» **Instruction**:
I'd ask you to write out the lines below exactly, with no images.

» **Exercise data**:
__________________________________________________

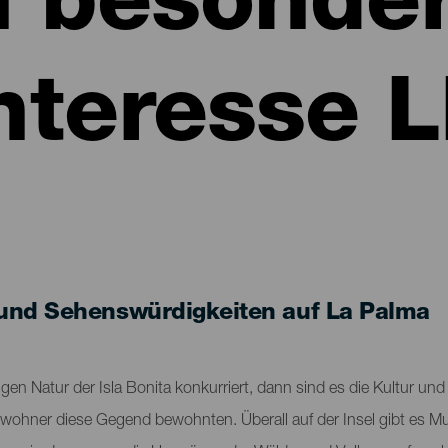
n besonde
nteresse 
und Sehenswürdigkeiten auf La Palma
gen Natur der Isla Bonita konkurriert, dann sind es die Kultur und 
Ureinwohner diese Gegend bewohnten. Überall auf der Insel gibt e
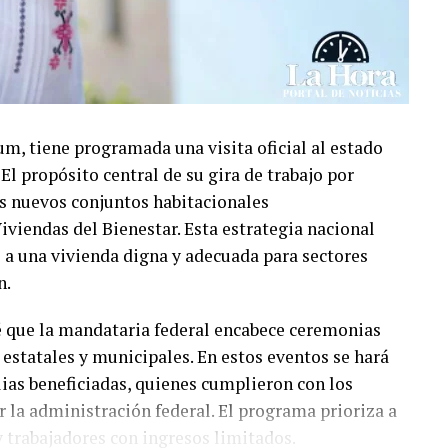
m, tiene programada una visita oficial al estado
El propósito central de su gira de trabajo por
os nuevos conjuntos habitacionales
iviendas del Bienestar. Esta estrategia nacional
l a una vivienda digna y adecuada para sectores
n.
vé que la mandataria federal encabece ceremonias
estatales y municipales. En estos eventos se hará
ilias beneficiadas, quienes cumplieron con los
 la administración federal. El programa prioriza a
y trabajadores con ingresos limitados.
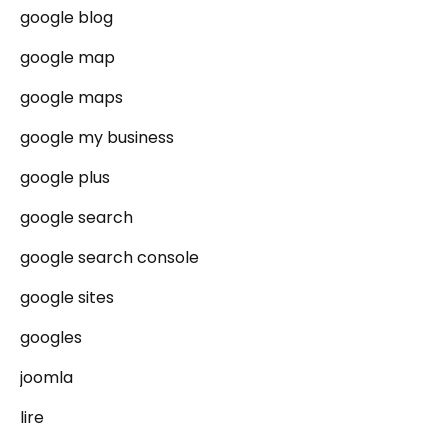
google blog
google map
google maps
google my business
google plus
google search
google search console
google sites
googles
joomla
lire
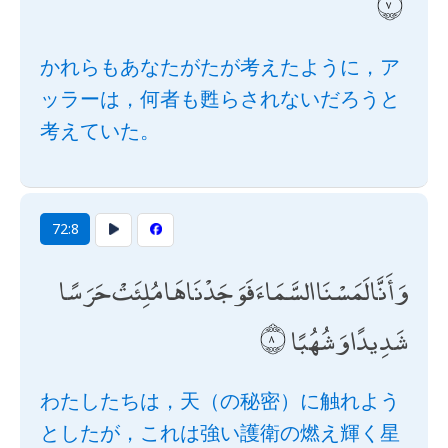
かれらもあなたがたが考えたように，ア
ッラーは，何者も甦らされないだろうと
考えていた。
72:8
وَأَنَّا لَمَسْنَا السَّمَاءَ فَوَجَدْنَاهَا مُلِئَتْ حَرَسًا
شَدِيدًا وَشُهُبًا
わたしたちは，天（の秘密）に触れよう
としたが，これは強い護衛の燃え輝く星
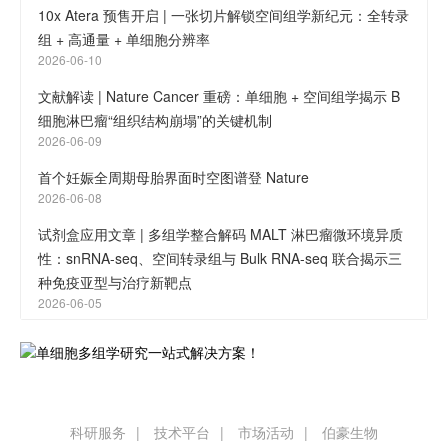
10x Atera 预售开启 | 一张切片解锁空间组学新纪元：全转录
组 + 高通量 + 单细胞分辨率
2026-06-10
文献解读 | Nature Cancer 重磅：单细胞 + 空间组学揭示 B
细胞淋巴瘤“组织结构崩塌”的关键机制
2026-06-09
首个妊娠全周期母胎界面时空图谱登 Nature
2026-06-08
试剂盒应用文章 | 多组学整合解码 MALT 淋巴瘤微环境异质
性：snRNA-seq、空间转录组与 Bulk RNA-seq 联合揭示三
种免疫亚型与治疗新靶点
2026-06-05
科研服务
技术平台
市场活动
伯豪生物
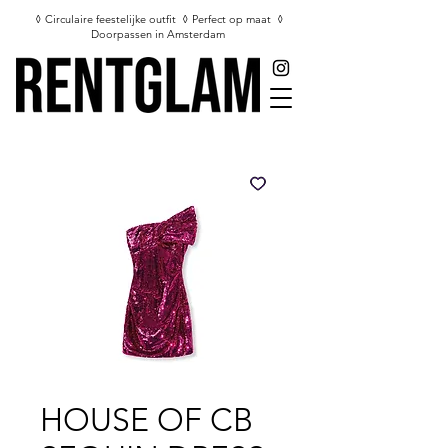
◊ Circulaire feestelijke outfit ◊ Perfect op maat ◊
Doorpassen in Amsterdam
HOUSE OF CB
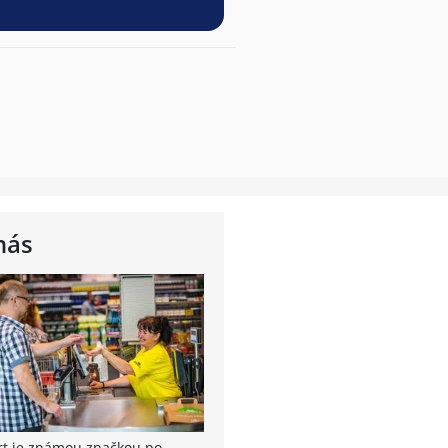
nás
rt je známou značkou po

__________________________________________________

» **Written answer**:
n besonde
nteresse 
und Sehenswürdigkeiten auf La Palma
gen Natur der Isla Bonita konkurriert, dann sind es die Kultur und 
Ureinwohner diese Gegend bewohnten. Überall auf der Insel gibt e
m, tiene programada una visita oficial al estado
El propósito central de su gira de trabajo por
os nuevos conjuntos habitacionales
iviendas del Bienestar. Esta estrategia nacional
l a una vivienda digna y adecuada para sectores
n.
vé que la mandataria federal encabece ceremonias
estatales y municipales. En estos eventos se hará
ilias beneficiadas, quienes cumplieron con los
 la administración federal. El programa prioriza a
y trabajadores con ingresos limitados.
google blog
google map
google maps
google my business
google plus
google search
google search console
google sites
googles
joomla
lire
かれらもあなたがたが考えたように，ア
ッラーは，何者も甦らされないだろうと
考えていた。
72:8
وَأَنَّا لَمَسْنَا السَّمَاءَ فَوَجَدْنَاهَا مُلِئَتْ حَرَسًا
شَدِيدًا وَشُهُبًا
わたしたちは，天（の秘密）に触れよう
としたが，これは強い護衛の燃え輝く星
10x Atera 预售开启 | 一张切片解锁空间组学新纪元：全转录
组 + 高通量 + 单细胞分辨率
2026-06-10
文献解读 | Nature Cancer 重磅：单细胞 + 空间组学揭示 B
细胞淋巴瘤“组织结构崩塌”的关键机制
2026-06-09
首个妊娠全周期母胎界面时空图谱登 Nature
2026-06-08
试剂盒应用文章 | 多组学整合解码 MALT 淋巴瘤微环境异质
性：snRNA-seq、空间转录组与 Bulk RNA-seq 联合揭示三
种免疫亚型与治疗新靶点
2026-06-05
科研服务
技术平台
市场活动
伯豪生物
◊ Circulaire feestelijke outfit ◊ Perfect op maat ◊
Doorpassen in Amsterdam
HOUSE OF CB
nás
rt je známou značkou po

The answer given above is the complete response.